**Required work**
Where an entry holds an image, leave the image out; otherwise reproduce the entry exactly.

**Data in this exercise**
□ □ □
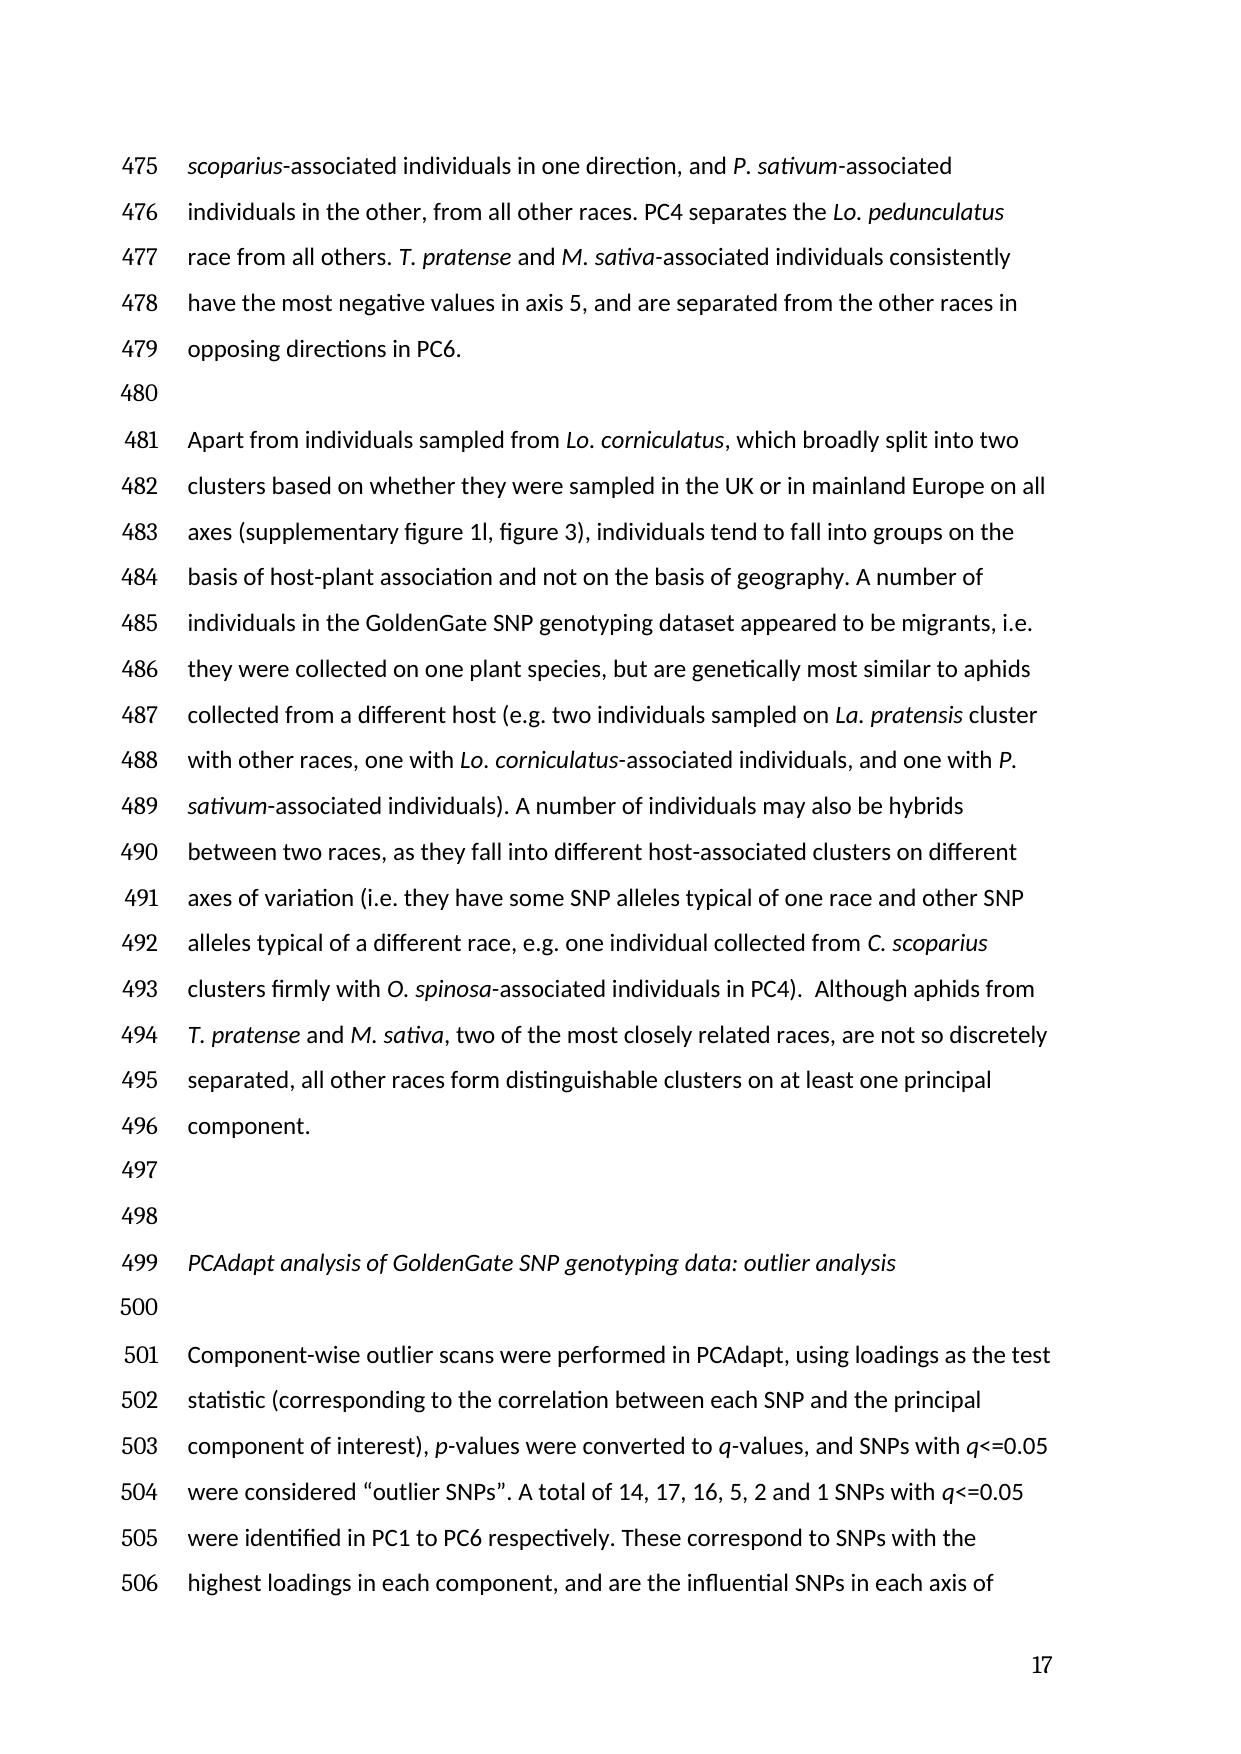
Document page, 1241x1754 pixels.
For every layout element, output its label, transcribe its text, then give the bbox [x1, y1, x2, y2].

text Apart from individuals sampled from Lo. corniculatus, which broadly split into two clusters based on whether they were sampled in the UK or in mainland Europe on all axes (supplementary figure 1l, figure 3), individuals tend to fall into groups on the basis of host-plant association and not on the basis of geography. A number of individuals in the GoldenGate SNP genotyping dataset appeared to be migrants, i.e. they were collected on one plant species, but are genetically most similar to aphids collected from a different host (e.g. two individuals sampled on La. pratensis cluster with other races, one with Lo. corniculatus-associated individuals, and one with P. sativum-associated individuals). A number of individuals may also be hybrids between two races, as they fall into different host-associated clusters on different axes of variation (i.e. they have some SNP alleles typical of one race and other SNP alleles typical of a different race, e.g. one individual collected from C. scoparius clusters firmly with O. spinosa-associated individuals in PC4). Although aphids from T. pratense and M. sativa, two of the most closely related races, are not so discretely separated, all other races form distinguishable clusters on at least one principal component. [187, 424, 1053, 1141]
text PCAdapt analysis of GoldenGate SNP genotyping data: outlier analysis [187, 1247, 1053, 1278]
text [187, 1339, 1053, 1598]
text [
□ □ □
**Result of this exercise**
Document page, 1241x1754 pixels.
For every layout element, output its label, transcribe its text, then give the bbox [x1, y1, x2, y2].

text Apart from individuals sampled from Lo. corniculatus, which broadly split into two clusters based on whether they were sampled in the UK or in mainland Europe on all axes (supplementary figure 1l, figure 3), individuals tend to fall into groups on the basis of host-plant association and not on the basis of geography. A number of individuals in the GoldenGate SNP genotyping dataset appeared to be migrants, i.e. they were collected on one plant species, but are genetically most similar to aphids collected from a different host (e.g. two individuals sampled on La. pratensis cluster with other races, one with Lo. corniculatus-associated individuals, and one with P. sativum-associated individuals). A number of individuals may also be hybrids between two races, as they fall into different host-associated clusters on different axes of variation (i.e. they have some SNP alleles typical of one race and other SNP alleles typical of a different race, e.g. one individual collected from C. scoparius clusters firmly with O. spinosa-associated individuals in PC4). Although aphids from T. pratense and M. sativa, two of the most closely related races, are not so discretely separated, all other races form distinguishable clusters on at least one principal component. [187, 424, 1053, 1141]
text PCAdapt analysis of GoldenGate SNP genotyping data: outlier analysis [187, 1247, 1053, 1278]
text [187, 1339, 1053, 1598]
text [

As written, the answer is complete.